After a while, she asks softly. “Brand?”
I love it when she calls me that.
“Yes?”
“That night, last April when you were in Amsterdam. If I hadn’t gone into premature labour, if Adam hadn’t called you, what would have happened between you and her?”
Her.
Lessa has the same difficulty saying Janey’s name as I’ve always had saying Clive’s. Which tells me how she feels.
But I’m waffling inside my own head, trying not to answer the question. The pause is answer enough.
“I thought so.” Lessa says in a difficult voice.
“It was my fault.” I rush to explain, to justify. “I should have gone back to my hotel earlier. Because even walking through the little streets, I knew she expected the night to end as…as it usually did in the past. It really messed with my head how quickly it all came back. The old habits, the automatic assumptions. As if my old life had been waiting in the freezer and it took less than forty-eight hours for it to defrost and claim me back. So, when I go…”

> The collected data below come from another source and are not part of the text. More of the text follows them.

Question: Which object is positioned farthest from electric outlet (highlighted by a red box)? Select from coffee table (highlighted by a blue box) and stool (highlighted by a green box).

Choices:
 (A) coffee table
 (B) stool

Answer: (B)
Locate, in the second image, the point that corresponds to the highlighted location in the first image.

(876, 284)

I reach for Lessa’s hand “IfI go.” I press her hand up against my chest and she lets me. “I’ll have to be careful and very clear with everyone. So there are no misunderstandings. Because you’re the one I want. And I want it to be serious, not casual.”
“I know,” she says. “We could set up a life together, and it would be wonderful. But for how long? You just told me how easy it was for the old life to claim you back. When you’re out there, in the glittering world of music and all that, are you sure you wouldn’t miss that fun with no strings?”
I open my mouth to deny it, but she doesn’t let me.
“Don’t answer. I just want you to think about it. Are you really, really certain inside your own heart that you wouldn’t miss that life eventually?”
I don’t want to think about this. Christ, how I don’t want to think about it. But the thoughts come anyway. I’ve never been a man to turn down a night of passion. Earlier, if Lessa had let me, I’d have made love to her right here, on the grass. Liam or no Liam.
She was right that not even a deathbed request would stop me.
Which means what?
If I can’t commit to my brother’s list, would I commit to Lessa and Malinara? Long term? Am I sure?
“Nothing has happened between us, here.” She drags me back from my thoughts. “We can go our separate ways with the minimum of pain.”
She shifts to angle her body, so she can face me properly. The swing rocks for a moment then steadies.
“But if we try for a relationship and later break up–”
“Stop.” I push my feet on the floor and get up. It takes a few minutes to calm by breathing, so I walk to the edge of the garden, the start of the forest of deadly pricks. Then I walk back, and it feels like miles and miles.
I have spent a lifetime avoiding pain. How can I cause it?
“Lessa.” I sit down. “You mean so much to me, you and that beautiful, sweet little girl, the last thing I want to do is risk hurting you both.”
She understands.
We hold hands and watch the sky. The stars that are so beautiful.
“I can give you the house. Stay here and make a happy life with Malinara.”
“And what happens when you want to come here?”
“I can stay in the guest bedroom.”
“With your new girlfriend?” She asks softly. “No, Brand. We can’t do that, and I’m not going to take your brother’s house. If we go our separate ways, it has to be a clean break.”
“I can’t believe we’re talking about this.”